╔══
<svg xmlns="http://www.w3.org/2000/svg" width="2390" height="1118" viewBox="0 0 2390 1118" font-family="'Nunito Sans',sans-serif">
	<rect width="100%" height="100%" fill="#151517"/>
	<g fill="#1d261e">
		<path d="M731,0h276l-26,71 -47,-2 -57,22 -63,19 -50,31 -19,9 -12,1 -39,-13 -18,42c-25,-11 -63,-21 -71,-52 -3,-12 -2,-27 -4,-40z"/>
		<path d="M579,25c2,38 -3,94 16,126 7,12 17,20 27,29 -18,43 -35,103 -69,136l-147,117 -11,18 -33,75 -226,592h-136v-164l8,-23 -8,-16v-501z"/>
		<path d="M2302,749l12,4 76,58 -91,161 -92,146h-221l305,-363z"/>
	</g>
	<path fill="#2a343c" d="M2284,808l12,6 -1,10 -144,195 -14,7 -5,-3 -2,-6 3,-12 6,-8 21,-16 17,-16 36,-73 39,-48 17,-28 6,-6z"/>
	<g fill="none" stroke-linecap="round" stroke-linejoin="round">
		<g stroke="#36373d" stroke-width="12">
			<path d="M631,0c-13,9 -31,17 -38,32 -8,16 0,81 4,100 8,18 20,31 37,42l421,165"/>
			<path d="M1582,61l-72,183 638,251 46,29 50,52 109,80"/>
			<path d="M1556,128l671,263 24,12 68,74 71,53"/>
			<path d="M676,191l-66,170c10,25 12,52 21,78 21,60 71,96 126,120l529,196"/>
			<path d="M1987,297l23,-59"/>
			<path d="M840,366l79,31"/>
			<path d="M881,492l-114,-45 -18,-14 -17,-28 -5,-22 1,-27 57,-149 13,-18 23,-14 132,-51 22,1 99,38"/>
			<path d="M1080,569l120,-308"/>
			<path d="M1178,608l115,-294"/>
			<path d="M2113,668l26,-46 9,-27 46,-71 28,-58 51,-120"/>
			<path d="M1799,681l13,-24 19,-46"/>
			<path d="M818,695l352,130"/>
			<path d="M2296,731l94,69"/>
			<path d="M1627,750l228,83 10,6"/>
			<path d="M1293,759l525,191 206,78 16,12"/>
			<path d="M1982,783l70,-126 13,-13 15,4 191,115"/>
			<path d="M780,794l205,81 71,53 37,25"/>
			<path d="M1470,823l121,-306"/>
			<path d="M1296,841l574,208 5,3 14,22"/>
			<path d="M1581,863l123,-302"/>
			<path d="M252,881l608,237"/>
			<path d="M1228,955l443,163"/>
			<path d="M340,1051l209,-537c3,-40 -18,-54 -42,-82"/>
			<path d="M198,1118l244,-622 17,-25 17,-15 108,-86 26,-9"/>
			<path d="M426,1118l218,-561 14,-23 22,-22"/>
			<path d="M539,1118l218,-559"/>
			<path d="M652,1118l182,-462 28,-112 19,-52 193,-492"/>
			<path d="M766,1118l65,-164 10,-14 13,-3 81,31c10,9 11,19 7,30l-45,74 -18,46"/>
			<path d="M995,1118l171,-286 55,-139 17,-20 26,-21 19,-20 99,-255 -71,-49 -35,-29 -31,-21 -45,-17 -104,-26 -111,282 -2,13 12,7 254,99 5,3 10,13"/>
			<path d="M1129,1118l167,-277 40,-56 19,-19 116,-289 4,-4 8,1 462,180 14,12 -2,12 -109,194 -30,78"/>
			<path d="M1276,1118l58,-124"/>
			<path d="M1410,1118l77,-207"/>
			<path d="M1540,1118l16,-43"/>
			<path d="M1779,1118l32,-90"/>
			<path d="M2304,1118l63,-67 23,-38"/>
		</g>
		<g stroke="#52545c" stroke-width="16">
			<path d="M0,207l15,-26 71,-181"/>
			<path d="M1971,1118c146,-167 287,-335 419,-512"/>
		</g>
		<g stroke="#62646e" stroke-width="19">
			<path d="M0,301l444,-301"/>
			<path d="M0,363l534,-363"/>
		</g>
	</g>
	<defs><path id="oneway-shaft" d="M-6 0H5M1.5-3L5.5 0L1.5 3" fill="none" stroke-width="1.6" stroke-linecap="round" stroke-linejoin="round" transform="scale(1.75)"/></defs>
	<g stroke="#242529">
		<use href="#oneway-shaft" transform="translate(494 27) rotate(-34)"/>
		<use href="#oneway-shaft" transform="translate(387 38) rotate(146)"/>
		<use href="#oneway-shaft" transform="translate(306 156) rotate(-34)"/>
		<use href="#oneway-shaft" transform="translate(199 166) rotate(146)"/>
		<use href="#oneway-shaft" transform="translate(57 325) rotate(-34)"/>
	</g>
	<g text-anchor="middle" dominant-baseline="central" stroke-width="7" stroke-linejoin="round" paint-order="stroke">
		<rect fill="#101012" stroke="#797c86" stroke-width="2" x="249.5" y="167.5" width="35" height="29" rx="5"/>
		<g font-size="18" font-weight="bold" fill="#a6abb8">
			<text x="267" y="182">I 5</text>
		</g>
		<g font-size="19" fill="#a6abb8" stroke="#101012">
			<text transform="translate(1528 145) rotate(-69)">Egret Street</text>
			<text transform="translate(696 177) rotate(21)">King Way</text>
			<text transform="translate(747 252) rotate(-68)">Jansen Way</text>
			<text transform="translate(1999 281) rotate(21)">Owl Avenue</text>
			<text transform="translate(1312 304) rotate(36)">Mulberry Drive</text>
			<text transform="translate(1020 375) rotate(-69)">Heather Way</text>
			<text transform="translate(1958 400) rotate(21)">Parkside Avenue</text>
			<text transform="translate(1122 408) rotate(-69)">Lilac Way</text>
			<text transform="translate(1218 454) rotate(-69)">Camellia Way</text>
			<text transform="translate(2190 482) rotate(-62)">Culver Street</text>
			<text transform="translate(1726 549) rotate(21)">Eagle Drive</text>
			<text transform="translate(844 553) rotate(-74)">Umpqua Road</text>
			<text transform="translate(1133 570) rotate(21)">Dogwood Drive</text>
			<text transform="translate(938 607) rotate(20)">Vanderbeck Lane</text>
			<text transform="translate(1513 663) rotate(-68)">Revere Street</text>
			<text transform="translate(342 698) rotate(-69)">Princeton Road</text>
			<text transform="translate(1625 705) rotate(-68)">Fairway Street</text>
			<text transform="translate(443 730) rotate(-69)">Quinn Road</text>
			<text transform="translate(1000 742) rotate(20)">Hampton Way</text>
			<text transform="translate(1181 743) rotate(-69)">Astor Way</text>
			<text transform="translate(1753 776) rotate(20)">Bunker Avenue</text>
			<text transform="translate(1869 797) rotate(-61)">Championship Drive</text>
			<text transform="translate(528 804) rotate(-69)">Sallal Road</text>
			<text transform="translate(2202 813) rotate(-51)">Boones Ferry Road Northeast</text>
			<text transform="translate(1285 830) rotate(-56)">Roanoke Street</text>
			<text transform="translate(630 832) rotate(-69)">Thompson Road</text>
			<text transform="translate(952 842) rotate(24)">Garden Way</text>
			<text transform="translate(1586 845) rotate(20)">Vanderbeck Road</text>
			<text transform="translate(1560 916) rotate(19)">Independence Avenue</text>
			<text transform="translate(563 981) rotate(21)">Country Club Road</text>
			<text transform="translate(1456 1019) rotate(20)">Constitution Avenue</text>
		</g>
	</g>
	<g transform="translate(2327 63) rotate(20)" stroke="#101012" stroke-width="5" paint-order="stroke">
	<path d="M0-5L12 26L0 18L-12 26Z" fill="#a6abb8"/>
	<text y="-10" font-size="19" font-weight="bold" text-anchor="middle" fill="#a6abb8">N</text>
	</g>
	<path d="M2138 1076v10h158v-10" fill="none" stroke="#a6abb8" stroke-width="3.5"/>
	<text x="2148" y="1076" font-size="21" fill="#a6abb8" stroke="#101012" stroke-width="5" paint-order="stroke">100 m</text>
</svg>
╚══
▶ ASSIGNMENT
Where a line of the material above holds the string "middle", copy that line.

▶ SOLUTION FOR THIS PROBLEM
	<g text-anchor="middle" dominant-baseline="central" stroke-width="7" stroke-linejoin="round" paint-order="stroke">
	<text y="-10" font-size="19" font-weight="bold" text-anchor="middle" fill="#a6abb8">N</text>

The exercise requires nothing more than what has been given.